17 July 2018 Tuesday
Abdullah Altun (no. 2014/2894, 17 July 2018)
The applicant was sentenced to life imprisonment by the State Security Court (the SSC), and the sentence became final upon the appellate review of the Court of Cassation.
The applicant lodged an application with the European Court of Human Rights (the ECHR) stating that he had not been tried by an independent and impartial tribunal due to the sitting of a military judge on the bench of the SSC.
Having found a violation of the right to trial by an independent and impartial court, the ECHR indicated that a re-trial, if requested, would be an appropriate means of the redress of the violation.
The applicant requested a re-trial, relying on the violation judgment rendered by the ECHR. However, the incumbent assize court dismissed this request on the ground that the legal conditions for re-trial were not satisfied.
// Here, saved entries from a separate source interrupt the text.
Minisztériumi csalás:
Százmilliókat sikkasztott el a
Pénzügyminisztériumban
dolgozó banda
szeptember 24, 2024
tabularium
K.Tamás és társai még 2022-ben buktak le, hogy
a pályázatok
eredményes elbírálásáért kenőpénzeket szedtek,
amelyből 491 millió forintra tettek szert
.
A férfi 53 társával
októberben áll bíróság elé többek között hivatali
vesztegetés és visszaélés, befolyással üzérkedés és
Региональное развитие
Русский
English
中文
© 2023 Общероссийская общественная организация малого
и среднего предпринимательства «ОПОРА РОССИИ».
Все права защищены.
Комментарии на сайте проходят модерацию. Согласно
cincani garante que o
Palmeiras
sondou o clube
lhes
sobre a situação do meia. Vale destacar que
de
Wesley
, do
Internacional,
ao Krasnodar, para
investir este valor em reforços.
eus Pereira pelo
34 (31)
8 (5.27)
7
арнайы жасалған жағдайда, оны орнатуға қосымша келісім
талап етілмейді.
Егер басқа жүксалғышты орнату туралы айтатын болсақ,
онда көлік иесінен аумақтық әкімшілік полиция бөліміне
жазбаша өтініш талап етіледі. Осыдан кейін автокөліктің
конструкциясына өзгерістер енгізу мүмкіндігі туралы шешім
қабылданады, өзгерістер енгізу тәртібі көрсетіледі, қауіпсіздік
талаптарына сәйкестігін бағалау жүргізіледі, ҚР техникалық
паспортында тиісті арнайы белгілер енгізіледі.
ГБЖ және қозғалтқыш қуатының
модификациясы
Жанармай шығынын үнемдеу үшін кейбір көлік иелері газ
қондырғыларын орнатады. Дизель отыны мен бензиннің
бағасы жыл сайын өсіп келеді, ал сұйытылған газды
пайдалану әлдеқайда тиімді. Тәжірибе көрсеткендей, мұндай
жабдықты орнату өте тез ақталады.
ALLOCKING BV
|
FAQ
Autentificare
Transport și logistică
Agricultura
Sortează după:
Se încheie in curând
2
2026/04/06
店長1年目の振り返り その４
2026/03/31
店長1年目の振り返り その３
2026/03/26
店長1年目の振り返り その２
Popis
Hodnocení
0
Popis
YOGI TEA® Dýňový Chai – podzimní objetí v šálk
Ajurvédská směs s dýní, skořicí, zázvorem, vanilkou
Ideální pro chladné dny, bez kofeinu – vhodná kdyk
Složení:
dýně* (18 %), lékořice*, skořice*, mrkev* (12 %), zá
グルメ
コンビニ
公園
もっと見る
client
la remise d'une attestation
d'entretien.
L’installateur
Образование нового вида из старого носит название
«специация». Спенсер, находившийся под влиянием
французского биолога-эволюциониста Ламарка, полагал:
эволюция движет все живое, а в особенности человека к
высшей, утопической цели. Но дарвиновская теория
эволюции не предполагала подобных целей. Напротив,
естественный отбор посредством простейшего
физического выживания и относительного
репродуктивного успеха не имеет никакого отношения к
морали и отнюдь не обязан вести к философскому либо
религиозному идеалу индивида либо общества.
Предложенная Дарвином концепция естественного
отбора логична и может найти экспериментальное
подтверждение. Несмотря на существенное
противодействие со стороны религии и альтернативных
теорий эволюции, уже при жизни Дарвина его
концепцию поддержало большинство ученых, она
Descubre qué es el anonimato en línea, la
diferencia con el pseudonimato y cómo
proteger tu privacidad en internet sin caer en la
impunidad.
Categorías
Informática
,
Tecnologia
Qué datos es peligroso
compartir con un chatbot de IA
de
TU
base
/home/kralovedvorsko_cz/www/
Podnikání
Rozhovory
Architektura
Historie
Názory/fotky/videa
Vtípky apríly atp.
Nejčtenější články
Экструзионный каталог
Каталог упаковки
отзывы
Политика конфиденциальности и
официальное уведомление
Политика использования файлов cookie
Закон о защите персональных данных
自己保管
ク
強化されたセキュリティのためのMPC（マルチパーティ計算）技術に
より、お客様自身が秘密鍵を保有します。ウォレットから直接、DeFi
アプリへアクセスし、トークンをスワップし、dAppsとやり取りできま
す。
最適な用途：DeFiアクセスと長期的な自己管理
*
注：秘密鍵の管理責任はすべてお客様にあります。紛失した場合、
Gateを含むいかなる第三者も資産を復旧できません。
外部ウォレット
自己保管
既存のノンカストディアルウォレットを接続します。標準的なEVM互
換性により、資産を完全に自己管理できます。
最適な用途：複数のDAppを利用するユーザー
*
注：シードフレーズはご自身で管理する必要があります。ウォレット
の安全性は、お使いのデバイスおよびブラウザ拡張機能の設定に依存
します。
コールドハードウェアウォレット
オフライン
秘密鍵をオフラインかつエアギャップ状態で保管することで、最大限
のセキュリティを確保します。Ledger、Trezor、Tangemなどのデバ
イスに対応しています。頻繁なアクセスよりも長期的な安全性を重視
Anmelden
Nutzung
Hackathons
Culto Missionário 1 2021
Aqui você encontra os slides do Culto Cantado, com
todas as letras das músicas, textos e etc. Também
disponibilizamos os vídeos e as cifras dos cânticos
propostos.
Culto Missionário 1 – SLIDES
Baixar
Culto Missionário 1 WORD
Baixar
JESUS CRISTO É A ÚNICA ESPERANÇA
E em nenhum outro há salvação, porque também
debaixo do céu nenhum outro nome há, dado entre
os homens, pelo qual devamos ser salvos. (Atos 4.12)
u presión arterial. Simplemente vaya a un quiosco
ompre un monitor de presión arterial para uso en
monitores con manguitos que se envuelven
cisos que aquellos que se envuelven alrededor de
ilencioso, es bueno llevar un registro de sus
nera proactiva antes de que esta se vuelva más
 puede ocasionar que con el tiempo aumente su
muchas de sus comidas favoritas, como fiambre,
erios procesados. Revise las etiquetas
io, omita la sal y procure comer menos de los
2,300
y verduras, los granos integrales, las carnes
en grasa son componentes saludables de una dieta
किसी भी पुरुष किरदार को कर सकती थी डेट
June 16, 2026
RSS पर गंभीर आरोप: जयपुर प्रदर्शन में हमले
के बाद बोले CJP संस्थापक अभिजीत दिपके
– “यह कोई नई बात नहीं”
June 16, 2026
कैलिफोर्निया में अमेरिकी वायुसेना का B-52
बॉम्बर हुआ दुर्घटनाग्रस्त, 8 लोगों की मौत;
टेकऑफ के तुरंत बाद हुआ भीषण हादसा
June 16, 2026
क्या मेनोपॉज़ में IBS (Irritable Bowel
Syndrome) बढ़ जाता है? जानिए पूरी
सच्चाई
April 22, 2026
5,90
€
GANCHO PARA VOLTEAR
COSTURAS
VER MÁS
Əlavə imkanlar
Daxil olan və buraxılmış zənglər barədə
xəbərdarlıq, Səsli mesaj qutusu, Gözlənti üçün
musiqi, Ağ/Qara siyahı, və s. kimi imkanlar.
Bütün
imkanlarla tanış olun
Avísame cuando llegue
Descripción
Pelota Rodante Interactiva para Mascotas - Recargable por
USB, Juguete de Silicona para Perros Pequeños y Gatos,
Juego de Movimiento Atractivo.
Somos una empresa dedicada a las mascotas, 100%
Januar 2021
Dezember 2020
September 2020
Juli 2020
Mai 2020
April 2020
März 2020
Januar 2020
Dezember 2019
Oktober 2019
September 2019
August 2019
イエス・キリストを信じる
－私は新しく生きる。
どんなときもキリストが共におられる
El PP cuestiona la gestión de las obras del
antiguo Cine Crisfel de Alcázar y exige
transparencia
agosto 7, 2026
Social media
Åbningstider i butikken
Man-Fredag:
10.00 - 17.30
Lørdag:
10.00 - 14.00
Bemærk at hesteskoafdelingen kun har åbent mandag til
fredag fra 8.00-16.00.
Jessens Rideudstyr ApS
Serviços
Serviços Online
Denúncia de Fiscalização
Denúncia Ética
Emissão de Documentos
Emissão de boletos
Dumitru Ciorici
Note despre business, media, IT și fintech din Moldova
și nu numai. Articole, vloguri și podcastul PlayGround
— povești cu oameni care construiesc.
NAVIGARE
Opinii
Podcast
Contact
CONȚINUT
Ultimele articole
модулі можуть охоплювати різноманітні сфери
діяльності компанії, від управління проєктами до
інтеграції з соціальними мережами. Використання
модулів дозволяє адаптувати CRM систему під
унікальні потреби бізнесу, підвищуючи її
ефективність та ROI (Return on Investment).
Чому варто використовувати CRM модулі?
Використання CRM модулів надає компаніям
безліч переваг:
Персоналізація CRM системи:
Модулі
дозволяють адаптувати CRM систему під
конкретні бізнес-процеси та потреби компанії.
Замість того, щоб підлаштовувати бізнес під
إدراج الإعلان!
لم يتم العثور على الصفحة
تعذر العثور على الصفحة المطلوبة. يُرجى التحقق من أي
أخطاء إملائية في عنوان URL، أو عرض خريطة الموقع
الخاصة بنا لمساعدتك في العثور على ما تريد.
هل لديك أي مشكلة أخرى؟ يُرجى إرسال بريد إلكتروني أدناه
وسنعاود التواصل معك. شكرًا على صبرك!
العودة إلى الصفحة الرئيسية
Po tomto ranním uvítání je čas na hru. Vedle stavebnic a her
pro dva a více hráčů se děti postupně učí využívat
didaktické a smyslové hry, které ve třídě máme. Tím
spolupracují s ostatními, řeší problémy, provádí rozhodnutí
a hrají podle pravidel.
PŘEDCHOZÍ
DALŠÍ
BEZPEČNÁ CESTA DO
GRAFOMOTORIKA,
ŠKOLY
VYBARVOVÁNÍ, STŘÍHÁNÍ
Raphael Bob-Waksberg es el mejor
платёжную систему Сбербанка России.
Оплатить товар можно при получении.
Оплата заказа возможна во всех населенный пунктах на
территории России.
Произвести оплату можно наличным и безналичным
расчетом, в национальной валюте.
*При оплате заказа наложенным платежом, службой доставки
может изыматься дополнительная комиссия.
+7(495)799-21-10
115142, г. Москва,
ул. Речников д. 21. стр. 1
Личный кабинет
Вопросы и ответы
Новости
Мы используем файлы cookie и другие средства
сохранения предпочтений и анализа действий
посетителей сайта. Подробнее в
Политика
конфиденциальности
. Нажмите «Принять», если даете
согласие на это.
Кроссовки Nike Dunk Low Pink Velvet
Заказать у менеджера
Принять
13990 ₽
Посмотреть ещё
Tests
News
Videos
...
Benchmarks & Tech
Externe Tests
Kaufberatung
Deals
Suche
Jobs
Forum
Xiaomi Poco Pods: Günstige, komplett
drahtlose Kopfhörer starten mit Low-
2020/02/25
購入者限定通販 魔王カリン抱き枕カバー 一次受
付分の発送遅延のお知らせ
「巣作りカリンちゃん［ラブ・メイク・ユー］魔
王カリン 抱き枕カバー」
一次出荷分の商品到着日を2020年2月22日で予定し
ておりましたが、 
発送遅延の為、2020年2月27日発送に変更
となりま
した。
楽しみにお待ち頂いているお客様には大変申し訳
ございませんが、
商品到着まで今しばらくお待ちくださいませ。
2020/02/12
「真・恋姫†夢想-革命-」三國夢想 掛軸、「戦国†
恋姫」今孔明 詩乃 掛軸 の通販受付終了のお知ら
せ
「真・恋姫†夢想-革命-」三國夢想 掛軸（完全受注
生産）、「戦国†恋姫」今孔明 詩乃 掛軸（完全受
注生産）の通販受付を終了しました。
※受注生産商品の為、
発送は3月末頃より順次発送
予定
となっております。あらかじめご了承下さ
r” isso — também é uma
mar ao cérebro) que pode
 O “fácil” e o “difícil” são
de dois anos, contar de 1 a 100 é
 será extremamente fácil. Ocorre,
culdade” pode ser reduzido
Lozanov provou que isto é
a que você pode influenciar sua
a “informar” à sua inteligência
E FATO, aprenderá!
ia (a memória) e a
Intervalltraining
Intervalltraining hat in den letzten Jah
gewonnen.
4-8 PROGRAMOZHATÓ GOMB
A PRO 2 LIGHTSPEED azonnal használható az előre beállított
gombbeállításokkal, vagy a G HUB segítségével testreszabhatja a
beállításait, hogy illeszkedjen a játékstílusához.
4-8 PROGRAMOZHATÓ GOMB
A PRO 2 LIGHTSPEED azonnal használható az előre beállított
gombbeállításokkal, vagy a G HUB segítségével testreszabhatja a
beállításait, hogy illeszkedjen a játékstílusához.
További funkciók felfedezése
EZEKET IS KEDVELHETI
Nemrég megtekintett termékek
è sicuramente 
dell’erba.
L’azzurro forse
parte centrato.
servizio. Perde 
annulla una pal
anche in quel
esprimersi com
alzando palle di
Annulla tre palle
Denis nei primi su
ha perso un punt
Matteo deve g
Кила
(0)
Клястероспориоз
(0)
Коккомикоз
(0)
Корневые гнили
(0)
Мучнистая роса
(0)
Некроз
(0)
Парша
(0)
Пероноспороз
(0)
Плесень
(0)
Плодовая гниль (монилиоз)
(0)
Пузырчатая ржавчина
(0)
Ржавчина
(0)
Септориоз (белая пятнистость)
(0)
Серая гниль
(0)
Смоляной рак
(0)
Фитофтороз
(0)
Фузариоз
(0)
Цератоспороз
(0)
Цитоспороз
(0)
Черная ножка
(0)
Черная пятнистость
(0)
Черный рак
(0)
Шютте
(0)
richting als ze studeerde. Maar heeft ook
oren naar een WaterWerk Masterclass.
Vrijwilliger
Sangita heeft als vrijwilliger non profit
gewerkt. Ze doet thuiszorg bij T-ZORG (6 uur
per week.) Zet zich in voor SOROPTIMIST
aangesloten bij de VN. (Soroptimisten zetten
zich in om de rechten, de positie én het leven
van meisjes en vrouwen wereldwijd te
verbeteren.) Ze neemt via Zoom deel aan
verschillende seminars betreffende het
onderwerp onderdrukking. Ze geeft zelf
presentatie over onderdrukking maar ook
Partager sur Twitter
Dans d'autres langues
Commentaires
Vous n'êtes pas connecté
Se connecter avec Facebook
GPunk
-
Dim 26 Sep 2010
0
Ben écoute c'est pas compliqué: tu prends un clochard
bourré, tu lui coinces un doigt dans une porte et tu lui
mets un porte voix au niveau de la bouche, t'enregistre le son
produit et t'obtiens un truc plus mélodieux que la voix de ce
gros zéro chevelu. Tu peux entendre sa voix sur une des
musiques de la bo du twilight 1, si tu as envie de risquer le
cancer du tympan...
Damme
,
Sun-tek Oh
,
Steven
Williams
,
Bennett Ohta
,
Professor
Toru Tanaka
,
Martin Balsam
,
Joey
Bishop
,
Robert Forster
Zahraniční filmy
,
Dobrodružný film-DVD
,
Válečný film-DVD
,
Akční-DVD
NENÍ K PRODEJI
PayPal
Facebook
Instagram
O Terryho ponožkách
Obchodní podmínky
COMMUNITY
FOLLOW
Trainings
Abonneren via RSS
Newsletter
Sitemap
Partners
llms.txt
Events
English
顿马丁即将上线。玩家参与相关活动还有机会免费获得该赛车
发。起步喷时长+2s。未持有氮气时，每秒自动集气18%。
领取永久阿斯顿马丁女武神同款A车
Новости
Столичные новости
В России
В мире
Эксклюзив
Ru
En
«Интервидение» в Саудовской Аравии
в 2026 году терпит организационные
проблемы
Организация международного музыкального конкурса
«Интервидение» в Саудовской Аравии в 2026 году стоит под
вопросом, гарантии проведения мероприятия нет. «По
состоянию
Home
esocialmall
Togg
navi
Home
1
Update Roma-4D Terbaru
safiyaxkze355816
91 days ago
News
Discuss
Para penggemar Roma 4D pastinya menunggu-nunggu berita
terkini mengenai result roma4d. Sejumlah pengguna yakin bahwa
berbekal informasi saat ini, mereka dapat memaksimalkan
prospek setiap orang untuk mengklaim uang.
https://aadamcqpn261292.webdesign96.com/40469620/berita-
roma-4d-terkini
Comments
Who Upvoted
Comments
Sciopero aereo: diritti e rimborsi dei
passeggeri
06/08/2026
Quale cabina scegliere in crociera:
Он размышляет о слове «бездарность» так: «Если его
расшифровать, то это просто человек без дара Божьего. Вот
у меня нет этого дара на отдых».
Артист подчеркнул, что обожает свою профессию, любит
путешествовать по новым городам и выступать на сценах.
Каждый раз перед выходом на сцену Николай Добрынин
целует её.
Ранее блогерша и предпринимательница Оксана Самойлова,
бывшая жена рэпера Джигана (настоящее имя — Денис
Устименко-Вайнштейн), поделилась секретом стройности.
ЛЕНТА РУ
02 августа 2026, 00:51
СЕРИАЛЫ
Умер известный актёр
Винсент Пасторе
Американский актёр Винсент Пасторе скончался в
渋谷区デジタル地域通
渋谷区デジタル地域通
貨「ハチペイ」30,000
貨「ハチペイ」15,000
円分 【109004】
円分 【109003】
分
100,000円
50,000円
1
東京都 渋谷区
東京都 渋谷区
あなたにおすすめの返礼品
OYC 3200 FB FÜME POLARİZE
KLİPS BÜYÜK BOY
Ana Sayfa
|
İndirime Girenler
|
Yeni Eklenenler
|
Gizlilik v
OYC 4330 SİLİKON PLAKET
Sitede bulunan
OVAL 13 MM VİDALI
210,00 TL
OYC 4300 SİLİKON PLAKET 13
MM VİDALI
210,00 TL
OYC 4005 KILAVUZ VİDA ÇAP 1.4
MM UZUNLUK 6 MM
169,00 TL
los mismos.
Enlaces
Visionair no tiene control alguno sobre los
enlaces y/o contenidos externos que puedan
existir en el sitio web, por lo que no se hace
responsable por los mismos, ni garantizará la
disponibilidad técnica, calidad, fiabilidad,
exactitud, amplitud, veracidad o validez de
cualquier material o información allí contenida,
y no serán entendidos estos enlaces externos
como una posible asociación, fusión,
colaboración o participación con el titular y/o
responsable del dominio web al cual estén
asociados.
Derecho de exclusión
The applicant appealed the decision dismissing re-trial request relying on the judgment the ECHR finding that his right to trial by an independent and impartial tribunal was breached. Upon the dismissal of his appeal, he lodged an individual application with the Constitutional Court.
The Applicant’s Allegations
The applicant maintained that his right to trial by an independent and impartial tribunal was violated as his request for a re-trial on the basis of the ECHR’s judgment was dismissed.
The Court’s Assessment
The independence and impartiality of tribunals are not explicitly enshrined in Article 36 of the Constitution. However, it is an implicit element of the right to a fair trial under the Court’s case-law.
Considering the status of the military judge sitting at the bench of the SSC at the time they were operating, the ECHR concluded that these courts lacked independence and impartiality. Also in many applications lodged against Turkey with respect to the status of the military judge sitting on the bench of these courts, the ECHR found a violation of the right to trial by an independent and impartial court. Following the ECHR’s judgments, the SSCs were completely abolished along with the law regarding military judges at the bench of these courts.
In the present case, the question as to whether the violation found by the ECHR and its consequences were redressed by the inferior courts is of importance. The violation found by the ECHR should have been redressed by conducting a re-trial before a court involving no military judge. However, the relevant court refused a re-trial on the ground that presence of a military judge on the bench during the proceedings was only a procedural matter. In fact, in the judgment in the applicant’s case, the ECHR considered sitting of a military judge on the bench as a ground giving rise to violation, independently from the outcome of the trial. It was also indicated that, if requested, conducting a re-trial would be an appropriate means for the redress of the violation.
It has been concluded that the violation judgment is a substantial reason for a re-trial and the interpretation of the relevant law otherwise was not compatible with the ECHR’s judgment. The request for re-trial was not duly examined in relation to Article 36 of the Constitution. Consequently, the requirements stated in the violation judgment of the ECHR were not fulfilled and, therefore, the violation of the right to trial by an independent and impartial tribunal was not redressed.
For the reasons explained above, the Constitutional Court found a violation of the right to trial by an independent and impartial tribunal safeguarded by Article 36 of the Constitution.